## Set task:
Copy the following entries line for line, with no changes to any of them.

==*==

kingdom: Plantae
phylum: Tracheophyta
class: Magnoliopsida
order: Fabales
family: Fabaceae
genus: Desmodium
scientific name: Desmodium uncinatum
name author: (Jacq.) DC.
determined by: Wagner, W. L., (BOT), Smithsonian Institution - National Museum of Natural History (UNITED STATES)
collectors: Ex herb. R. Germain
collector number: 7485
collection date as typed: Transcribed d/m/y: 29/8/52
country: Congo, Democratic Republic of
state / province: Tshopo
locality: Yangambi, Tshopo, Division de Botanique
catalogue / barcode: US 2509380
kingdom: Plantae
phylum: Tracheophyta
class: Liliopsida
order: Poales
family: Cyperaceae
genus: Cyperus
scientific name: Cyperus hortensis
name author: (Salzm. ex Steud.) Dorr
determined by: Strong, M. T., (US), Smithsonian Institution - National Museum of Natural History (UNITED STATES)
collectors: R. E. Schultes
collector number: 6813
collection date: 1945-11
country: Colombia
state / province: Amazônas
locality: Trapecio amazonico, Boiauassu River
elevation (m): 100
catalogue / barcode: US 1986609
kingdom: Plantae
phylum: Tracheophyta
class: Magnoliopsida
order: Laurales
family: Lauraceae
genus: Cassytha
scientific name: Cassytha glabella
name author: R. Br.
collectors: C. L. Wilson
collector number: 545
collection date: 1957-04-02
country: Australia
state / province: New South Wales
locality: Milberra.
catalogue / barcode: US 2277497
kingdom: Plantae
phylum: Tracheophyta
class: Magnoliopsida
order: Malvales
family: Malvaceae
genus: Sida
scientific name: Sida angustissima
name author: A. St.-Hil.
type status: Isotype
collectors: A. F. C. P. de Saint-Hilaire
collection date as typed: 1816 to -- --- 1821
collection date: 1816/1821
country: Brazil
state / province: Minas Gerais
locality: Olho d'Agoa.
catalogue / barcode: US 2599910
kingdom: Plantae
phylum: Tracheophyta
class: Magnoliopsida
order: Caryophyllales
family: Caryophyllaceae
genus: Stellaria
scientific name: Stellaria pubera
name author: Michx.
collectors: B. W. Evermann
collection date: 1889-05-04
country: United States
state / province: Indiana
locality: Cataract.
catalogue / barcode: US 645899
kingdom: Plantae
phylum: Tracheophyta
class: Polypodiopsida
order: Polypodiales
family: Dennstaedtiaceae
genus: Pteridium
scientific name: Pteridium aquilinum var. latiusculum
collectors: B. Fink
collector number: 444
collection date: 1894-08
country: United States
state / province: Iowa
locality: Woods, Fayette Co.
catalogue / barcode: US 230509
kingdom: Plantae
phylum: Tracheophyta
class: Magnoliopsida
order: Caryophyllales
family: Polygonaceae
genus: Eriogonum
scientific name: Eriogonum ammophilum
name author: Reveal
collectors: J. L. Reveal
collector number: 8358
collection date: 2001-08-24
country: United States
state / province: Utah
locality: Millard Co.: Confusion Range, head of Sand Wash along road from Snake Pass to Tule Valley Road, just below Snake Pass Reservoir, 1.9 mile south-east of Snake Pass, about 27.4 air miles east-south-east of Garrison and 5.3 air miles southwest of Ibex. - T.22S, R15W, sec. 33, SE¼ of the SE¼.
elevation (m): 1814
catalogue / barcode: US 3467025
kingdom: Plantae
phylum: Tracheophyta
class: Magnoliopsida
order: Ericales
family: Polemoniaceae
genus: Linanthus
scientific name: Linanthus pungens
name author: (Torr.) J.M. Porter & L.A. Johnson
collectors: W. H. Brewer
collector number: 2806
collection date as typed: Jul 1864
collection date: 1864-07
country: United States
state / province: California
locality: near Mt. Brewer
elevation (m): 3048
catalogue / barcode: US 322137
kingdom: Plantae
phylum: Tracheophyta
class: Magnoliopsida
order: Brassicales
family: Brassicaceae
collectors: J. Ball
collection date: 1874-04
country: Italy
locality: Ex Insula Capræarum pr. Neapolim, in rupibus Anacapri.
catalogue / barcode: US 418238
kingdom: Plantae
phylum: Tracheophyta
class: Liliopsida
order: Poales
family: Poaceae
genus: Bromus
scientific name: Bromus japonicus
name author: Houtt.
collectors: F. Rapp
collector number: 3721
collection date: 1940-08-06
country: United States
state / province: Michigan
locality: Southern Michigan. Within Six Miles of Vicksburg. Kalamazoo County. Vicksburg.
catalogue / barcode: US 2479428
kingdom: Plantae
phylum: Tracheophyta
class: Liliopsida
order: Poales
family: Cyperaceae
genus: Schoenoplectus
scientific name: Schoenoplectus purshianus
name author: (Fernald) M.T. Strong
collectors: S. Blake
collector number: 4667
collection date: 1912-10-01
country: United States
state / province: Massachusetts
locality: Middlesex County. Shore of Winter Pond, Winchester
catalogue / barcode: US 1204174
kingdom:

==*==

## Exercise solution:
kingdom: Plantae
phylum: Tracheophyta
class: Magnoliopsida
order: Fabales
family: Fabaceae
genus: Desmodium
scientific name: Desmodium uncinatum
name author: (Jacq.) DC.
determined by: Wagner, W. L., (BOT), Smithsonian Institution - National Museum of Natural History (UNITED STATES)
collectors: Ex herb. R. Germain
collector number: 7485
collection date as typed: Transcribed d/m/y: 29/8/52
country: Congo, Democratic Republic of
state / province: Tshopo
locality: Yangambi, Tshopo, Division de Botanique
catalogue / barcode: US 2509380
kingdom: Plantae
phylum: Tracheophyta
class: Liliopsida
order: Poales
family: Cyperaceae
genus: Cyperus
scientific name: Cyperus hortensis
name author: (Salzm. ex Steud.) Dorr
determined by: Strong, M. T., (US), Smithsonian Institution - National Museum of Natural History (UNITED STATES)
collectors: R. E. Schultes
collector number: 6813
collection date: 1945-11
country: Colombia
state / province: Amazônas
locality: Trapecio amazonico, Boiauassu River
elevation (m): 100
catalogue / barcode: US 1986609
kingdom: Plantae
phylum: Tracheophyta
class: Magnoliopsida
order: Laurales
family: Lauraceae
genus: Cassytha
scientific name: Cassytha glabella
name author: R. Br.
collectors: C. L. Wilson
collector number: 545
collection date: 1957-04-02
country: Australia
state / province: New South Wales
locality: Milberra.
catalogue / barcode: US 2277497
kingdom: Plantae
phylum: Tracheophyta
class: Magnoliopsida
order: Malvales
family: Malvaceae
genus: Sida
scientific name: Sida angustissima
name author: A. St.-Hil.
type status: Isotype
collectors: A. F. C. P. de Saint-Hilaire
collection date as typed: 1816 to -- --- 1821
collection date: 1816/1821
country: Brazil
state / province: Minas Gerais
locality: Olho d'Agoa.
catalogue / barcode: US 2599910
kingdom: Plantae
phylum: Tracheophyta
class: Magnoliopsida
order: Caryophyllales
family: Caryophyllaceae
genus: Stellaria
scientific name: Stellaria pubera
name author: Michx.
collectors: B. W. Evermann
collection date: 1889-05-04
country: United States
state / province: Indiana
locality: Cataract.
catalogue / barcode: US 645899
kingdom: Plantae
phylum: Tracheophyta
class: Polypodiopsida
order: Polypodiales
family: Dennstaedtiaceae
genus: Pteridium
scientific name: Pteridium aquilinum var. latiusculum
collectors: B. Fink
collector number: 444
collection date: 1894-08
country: United States
state / province: Iowa
locality: Woods, Fayette Co.
catalogue / barcode: US 230509
kingdom: Plantae
phylum: Tracheophyta
class: Magnoliopsida
order: Caryophyllales
family: Polygonaceae
genus: Eriogonum
scientific name: Eriogonum ammophilum
name author: Reveal
collectors: J. L. Reveal
collector number: 8358
collection date: 2001-08-24
country: United States
state / province: Utah
locality: Millard Co.: Confusion Range, head of Sand Wash along road from Snake Pass to Tule Valley Road, just below Snake Pass Reservoir, 1.9 mile south-east of Snake Pass, about 27.4 air miles east-south-east of Garrison and 5.3 air miles southwest of Ibex. - T.22S, R15W, sec. 33, SE¼ of the SE¼.
elevation (m): 1814
catalogue / barcode: US 3467025
kingdom: Plantae
phylum: Tracheophyta
class: Magnoliopsida
order: Ericales
family: Polemoniaceae
genus: Linanthus
scientific name: Linanthus pungens
name author: (Torr.) J.M. Porter & L.A. Johnson
collectors: W. H. Brewer
collector number: 2806
collection date as typed: Jul 1864
collection date: 1864-07
country: United States
state / province: California
locality: near Mt. Brewer
elevation (m): 3048
catalogue / barcode: US 322137
kingdom: Plantae
phylum: Tracheophyta
class: Magnoliopsida
order: Brassicales
family: Brassicaceae
collectors: J. Ball
collection date: 1874-04
country: Italy
locality: Ex Insula Capræarum pr. Neapolim, in rupibus Anacapri.
catalogue / barcode: US 418238
kingdom: Plantae
phylum: Tracheophyta
class: Liliopsida
order: Poales
family: Poaceae
genus: Bromus
scientific name: Bromus japonicus
name author: Houtt.
collectors: F. Rapp
collector number: 3721
collection date: 1940-08-06
country: United States
state / province: Michigan
locality: Southern Michigan. Within Six Miles of Vicksburg. Kalamazoo County. Vicksburg.
catalogue / barcode: US 2479428
kingdom: Plantae
phylum: Tracheophyta
class: Liliopsida
order: Poales
family: Cyperaceae
genus: Schoenoplectus
scientific name: Schoenoplectus purshianus
name author: (Fernald) M.T. Strong
collectors: S. Blake
collector number: 4667
collection date: 1912-10-01
country: United States
state / province: Massachusetts
locality: Middlesex County. Shore of Winter Pond, Winchester
catalogue / barcode: US 1204174
kingdom:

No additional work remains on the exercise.